▶ TO DO:
Lines before the one containing "当我们运行这段代码时，控制台将打印出每个时期的结果。控制台输出将如下所示：" in the records below are to be left out; that line and all after it, through the end, are to be retyped exactly.

[Saved entries]
--------------------------------
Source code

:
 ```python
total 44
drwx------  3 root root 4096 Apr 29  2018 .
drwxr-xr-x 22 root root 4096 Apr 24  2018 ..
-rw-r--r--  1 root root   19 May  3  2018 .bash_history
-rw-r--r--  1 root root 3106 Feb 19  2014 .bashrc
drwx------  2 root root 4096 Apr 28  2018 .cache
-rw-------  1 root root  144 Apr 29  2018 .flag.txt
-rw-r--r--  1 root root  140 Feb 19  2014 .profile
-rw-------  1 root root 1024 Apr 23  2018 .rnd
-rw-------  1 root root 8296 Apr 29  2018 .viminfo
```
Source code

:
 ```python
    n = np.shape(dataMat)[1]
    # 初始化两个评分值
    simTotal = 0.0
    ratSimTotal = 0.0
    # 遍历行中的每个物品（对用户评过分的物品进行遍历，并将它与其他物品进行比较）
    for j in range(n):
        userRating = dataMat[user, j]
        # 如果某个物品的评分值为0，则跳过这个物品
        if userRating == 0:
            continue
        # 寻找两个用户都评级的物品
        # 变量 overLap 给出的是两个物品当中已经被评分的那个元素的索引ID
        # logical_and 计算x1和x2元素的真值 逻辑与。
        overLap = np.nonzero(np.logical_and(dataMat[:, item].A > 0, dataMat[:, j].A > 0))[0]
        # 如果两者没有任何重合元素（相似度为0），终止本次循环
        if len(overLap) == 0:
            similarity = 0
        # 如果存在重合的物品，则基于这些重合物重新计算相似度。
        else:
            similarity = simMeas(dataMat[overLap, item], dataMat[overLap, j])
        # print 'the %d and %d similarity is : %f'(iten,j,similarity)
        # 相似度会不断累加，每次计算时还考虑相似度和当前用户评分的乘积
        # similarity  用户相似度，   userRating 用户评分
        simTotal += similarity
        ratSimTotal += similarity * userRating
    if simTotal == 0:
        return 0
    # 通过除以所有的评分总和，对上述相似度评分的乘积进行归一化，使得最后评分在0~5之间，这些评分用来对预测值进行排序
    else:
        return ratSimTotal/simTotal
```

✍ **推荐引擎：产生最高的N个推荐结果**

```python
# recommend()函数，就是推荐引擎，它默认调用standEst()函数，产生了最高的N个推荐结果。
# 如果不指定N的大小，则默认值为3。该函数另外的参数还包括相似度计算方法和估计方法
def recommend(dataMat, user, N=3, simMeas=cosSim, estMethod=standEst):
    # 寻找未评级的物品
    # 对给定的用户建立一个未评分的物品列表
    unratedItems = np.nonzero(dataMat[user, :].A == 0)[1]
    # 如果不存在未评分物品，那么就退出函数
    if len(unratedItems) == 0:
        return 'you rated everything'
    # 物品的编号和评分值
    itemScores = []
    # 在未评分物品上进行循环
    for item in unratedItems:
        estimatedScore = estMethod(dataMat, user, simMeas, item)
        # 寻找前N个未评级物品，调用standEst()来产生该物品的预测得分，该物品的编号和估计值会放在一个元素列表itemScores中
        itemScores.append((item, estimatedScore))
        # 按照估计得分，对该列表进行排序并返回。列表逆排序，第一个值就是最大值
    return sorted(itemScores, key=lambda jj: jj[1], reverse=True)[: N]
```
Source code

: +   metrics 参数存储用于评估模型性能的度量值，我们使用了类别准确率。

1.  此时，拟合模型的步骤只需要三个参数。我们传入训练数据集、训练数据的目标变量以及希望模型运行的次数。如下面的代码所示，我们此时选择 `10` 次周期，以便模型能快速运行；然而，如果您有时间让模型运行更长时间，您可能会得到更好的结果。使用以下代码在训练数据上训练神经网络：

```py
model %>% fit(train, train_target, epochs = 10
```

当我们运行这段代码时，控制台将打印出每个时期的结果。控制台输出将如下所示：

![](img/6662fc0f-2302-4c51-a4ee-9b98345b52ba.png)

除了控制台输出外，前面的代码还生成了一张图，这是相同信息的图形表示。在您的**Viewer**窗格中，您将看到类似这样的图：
--------------------------------
▶ REPLY TO THE EXERCISE:
当我们运行这段代码时，控制台将打印出每个时期的结果。控制台输出将如下所示：

![](img/6662fc0f-2302-4c51-a4ee-9b98345b52ba.png)

除了控制台输出外，前面的代码还生成了一张图，这是相同信息的图形表示。在您的**Viewer**窗格中，您将看到类似这样的图：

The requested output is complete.